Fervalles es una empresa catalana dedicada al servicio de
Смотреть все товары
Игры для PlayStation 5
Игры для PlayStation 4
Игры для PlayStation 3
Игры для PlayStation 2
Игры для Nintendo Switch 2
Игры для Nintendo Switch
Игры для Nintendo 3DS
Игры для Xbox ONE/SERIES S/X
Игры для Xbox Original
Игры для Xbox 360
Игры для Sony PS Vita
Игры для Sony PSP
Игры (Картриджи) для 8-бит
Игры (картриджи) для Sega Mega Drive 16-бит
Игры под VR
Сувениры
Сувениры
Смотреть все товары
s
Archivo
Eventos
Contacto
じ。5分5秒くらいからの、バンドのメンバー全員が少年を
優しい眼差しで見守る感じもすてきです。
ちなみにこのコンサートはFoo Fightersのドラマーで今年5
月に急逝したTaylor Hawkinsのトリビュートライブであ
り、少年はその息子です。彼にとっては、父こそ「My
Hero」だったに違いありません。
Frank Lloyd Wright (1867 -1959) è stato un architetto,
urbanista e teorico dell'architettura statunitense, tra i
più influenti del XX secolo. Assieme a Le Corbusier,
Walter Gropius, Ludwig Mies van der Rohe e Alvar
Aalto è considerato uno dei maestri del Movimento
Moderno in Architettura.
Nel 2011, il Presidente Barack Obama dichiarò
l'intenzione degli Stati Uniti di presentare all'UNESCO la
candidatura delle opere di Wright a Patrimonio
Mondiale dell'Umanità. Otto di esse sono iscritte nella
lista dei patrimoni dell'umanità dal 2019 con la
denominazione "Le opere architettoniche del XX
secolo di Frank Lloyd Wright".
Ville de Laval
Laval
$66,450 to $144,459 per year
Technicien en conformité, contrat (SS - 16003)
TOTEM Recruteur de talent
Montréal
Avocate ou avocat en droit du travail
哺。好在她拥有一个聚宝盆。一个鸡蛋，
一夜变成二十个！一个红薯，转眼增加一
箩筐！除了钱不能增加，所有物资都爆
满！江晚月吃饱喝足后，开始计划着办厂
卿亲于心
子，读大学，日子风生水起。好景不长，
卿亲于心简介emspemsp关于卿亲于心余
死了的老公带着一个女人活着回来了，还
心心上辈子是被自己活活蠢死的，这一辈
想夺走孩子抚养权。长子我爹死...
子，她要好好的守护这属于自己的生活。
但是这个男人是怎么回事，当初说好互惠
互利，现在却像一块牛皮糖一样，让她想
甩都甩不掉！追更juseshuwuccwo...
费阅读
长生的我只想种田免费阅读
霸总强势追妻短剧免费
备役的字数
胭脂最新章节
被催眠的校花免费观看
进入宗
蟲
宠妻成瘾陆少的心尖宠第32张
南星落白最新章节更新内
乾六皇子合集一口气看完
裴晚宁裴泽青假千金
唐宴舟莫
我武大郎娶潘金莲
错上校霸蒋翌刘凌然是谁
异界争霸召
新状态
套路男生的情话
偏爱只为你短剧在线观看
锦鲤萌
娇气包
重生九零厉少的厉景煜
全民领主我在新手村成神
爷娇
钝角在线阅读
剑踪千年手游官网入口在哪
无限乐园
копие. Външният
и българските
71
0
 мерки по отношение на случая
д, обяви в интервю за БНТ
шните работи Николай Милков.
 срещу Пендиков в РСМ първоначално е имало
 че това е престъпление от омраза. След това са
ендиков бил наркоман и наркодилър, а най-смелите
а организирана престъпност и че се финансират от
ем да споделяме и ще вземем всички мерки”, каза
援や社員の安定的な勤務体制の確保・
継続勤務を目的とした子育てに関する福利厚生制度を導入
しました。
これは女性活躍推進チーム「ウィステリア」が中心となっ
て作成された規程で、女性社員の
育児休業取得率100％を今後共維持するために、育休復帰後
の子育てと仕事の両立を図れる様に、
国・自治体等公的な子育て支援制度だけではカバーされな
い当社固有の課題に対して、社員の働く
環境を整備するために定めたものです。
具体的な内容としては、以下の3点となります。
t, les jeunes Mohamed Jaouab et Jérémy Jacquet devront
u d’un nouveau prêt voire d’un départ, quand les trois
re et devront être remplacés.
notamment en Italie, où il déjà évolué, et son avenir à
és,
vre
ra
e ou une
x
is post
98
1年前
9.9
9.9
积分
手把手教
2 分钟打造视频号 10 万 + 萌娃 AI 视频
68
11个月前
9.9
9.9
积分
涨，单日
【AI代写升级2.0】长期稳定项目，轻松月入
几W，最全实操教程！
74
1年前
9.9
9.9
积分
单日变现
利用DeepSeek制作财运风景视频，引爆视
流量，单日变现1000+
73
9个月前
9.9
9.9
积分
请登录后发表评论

──────────

**Exercise details:** Starting with the line that holds "шните работи Николай Милков." and ending with the line that holds "re et devront être remplacés.", retype every line in the data above exactly, and nothing else.

**Written answer:**
шните работи Николай Милков.
 срещу Пендиков в РСМ първоначално е имало
 че това е престъпление от омраза. След това са
ендиков бил наркоман и наркодилър, а най-смелите
а организирана престъпност и че се финансират от
ем да споделяме и ще вземем всички мерки”, каза
援や社員の安定的な勤務体制の確保・
継続勤務を目的とした子育てに関する福利厚生制度を導入
しました。
これは女性活躍推進チーム「ウィステリア」が中心となっ
て作成された規程で、女性社員の
育児休業取得率100％を今後共維持するために、育休復帰後
の子育てと仕事の両立を図れる様に、
国・自治体等公的な子育て支援制度だけではカバーされな
い当社固有の課題に対して、社員の働く
環境を整備するために定めたものです。
具体的な内容としては、以下の3点となります。
t, les jeunes Mohamed Jaouab et Jérémy Jacquet devront
u d’un nouveau prêt voire d’un départ, quand les trois
re et devront être remplacés.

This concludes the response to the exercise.